FAA to impose safety rules on medical, rescue helicopters

Published 24 April 2009

Emergency medical services helicopters perform many risky stunts in order to reach people in trouble and evacuate them to safety; this makes these rescue vehicles even more prone to accidents; the FAA is set to impose new safety requirements next year

Making the rescuers safer. The U.S. Federal Aviation Administration (FAA) has launched a rulemaking effort to codify safety best practices for the helicopter emergency medical services (HEMS) industry. The action comes in response from continued pressure from the National Transportation Safety Board (NTSB) for new rules, accentuated by a “spike” in fatal HEMS accidents in 2008 when eight helicopters were involved in fatal crashes.

FlightGlobal’s John Croft reports that the agency expects the new rules will be proposed later this year or in early 2010 and finalized in 2011. Included will be a requirement for HEMS helicopters to use helicopter-specific terrain awareness warning systems, install radar altimeters for Part 135 operations and deploy operational control centers for companies with 10 or more aircraft. They will also be required to install devices to record cockpit voice and flight data and HEMS pilots will need to demonstrate annually the recovery from inadvertent entry into instrument flight conditions, as well as receive training on recovery from brown-outs, white-outs and flat light conditions.

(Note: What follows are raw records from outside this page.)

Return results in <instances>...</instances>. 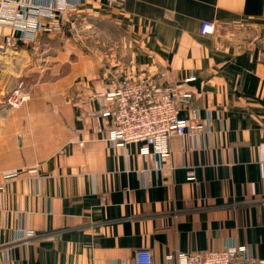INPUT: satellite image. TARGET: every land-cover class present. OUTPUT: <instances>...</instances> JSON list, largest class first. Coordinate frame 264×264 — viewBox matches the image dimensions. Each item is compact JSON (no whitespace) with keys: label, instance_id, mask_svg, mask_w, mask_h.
<instances>
[{"label":"crops","instance_id":"crops-1","mask_svg":"<svg viewBox=\"0 0 264 264\" xmlns=\"http://www.w3.org/2000/svg\"><path fill=\"white\" fill-rule=\"evenodd\" d=\"M73 19L80 38L67 25L0 54V264L231 248L264 264V0H81ZM129 80L189 93L180 117L209 123L203 142L109 143L106 96Z\"/></svg>","mask_w":264,"mask_h":264},{"label":"built area","instance_id":"built-area-1","mask_svg":"<svg viewBox=\"0 0 264 264\" xmlns=\"http://www.w3.org/2000/svg\"><path fill=\"white\" fill-rule=\"evenodd\" d=\"M123 2L125 0H107ZM81 0H0V54L17 49L19 40L35 42L40 35H56L67 25L77 38L82 37L80 27L73 19ZM10 29L12 33H5ZM90 36L97 30L90 27ZM216 27L205 22L202 34L214 33ZM13 33H17L19 38ZM191 95L175 87H158L150 82L129 80L117 86L106 96L109 102L102 116L110 118L108 141L122 147L144 143L157 148L159 155L167 154V143L172 136L188 137L202 143L209 132L208 122L196 112L190 121L180 117L189 106ZM29 99L24 83L17 84L6 95L5 104L19 108ZM194 179V172L188 173ZM29 231L25 237H32ZM249 259L246 248L208 250L184 255L181 264H241ZM134 264H153L152 253L147 249L135 252Z\"/></svg>","mask_w":264,"mask_h":264},{"label":"rangeland","instance_id":"rangeland-1","mask_svg":"<svg viewBox=\"0 0 264 264\" xmlns=\"http://www.w3.org/2000/svg\"><path fill=\"white\" fill-rule=\"evenodd\" d=\"M106 39V38H105ZM106 41V40H105Z\"/></svg>","mask_w":264,"mask_h":264}]
</instances>
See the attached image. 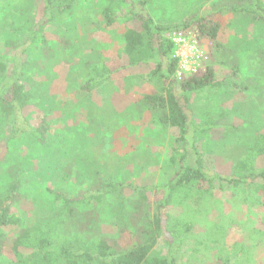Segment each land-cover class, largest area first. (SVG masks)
Instances as JSON below:
<instances>
[{
    "label": "rangeland",
    "instance_id": "obj_1",
    "mask_svg": "<svg viewBox=\"0 0 264 264\" xmlns=\"http://www.w3.org/2000/svg\"><path fill=\"white\" fill-rule=\"evenodd\" d=\"M135 1L156 26L167 29L165 37L202 17L218 25L217 42L235 57L229 66L210 63L222 88L192 95V120L197 126L213 121L214 128L190 134L187 152L191 164L196 158L194 148H198L212 173L240 177L234 169L236 163L255 136L264 134V77L256 67L264 49V24L251 15L232 12L235 0ZM258 2L264 9V0ZM248 5L257 7L251 2ZM105 9L106 0H79L73 10L59 14L48 27L47 46H27L44 17L43 0H0V59L17 57L21 66H27L26 75L40 84L44 99L26 116L32 125L48 128L50 141L42 146L24 137L0 147V191H5L13 170H25V196L13 212L27 225L55 210L54 193L86 194L109 182L157 188L179 170L180 165L171 160L177 131L160 126L153 112L140 104L145 96L160 93L155 79L139 70L124 69L92 93L82 90L89 64L117 59L125 47L124 35L132 18L130 4L118 8L113 26L105 23ZM197 29V24L187 28L196 38ZM197 39L210 55L216 50L211 40ZM174 91L180 94L178 85ZM6 122L0 120V131L8 134L11 121ZM256 168H264V156L257 160ZM148 194L155 200L153 192ZM216 194V204L207 219L195 226L182 262L223 264V258L237 257L248 264H264V198L254 202L241 189L227 186L217 187ZM115 211V206L106 209L113 215ZM101 220L98 236L110 242L116 239L122 248L133 244L130 231L121 230L106 216ZM221 222L227 229L221 242L213 245L206 239L208 228ZM15 236L16 232L10 234L3 253L10 254ZM199 239L209 249L194 254L191 250ZM167 250L160 239L152 255L161 257Z\"/></svg>",
    "mask_w": 264,
    "mask_h": 264
},
{
    "label": "trees",
    "instance_id": "obj_2",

The agency says that its recent efforts to get operators voluntarily to improve safety through industry-derived best practices have been yielding dividends. A survey conducted in January 2009 revealed that more than 80 percent of the 73 operators flying 850 helicopters had voluntarily adopted training programs and operational control centers and almost 90 percent were using radar altimeters. More than 40 percent had equipped “some or all of their fleet” with the terrain awareness warning system. Nonetheless, officials admit that a rule is needed.

We recognize that relying on voluntary compliance alone is not enough to ensure safe flight operations,” says John Allen, FAA director of flight standards at a congressional hearing on HEMS safety on 22 April. During his testimony, Allen recommended that several ongoing congressional efforts to strengthen HEMS safety through legislation would be redundant and should be abandoned.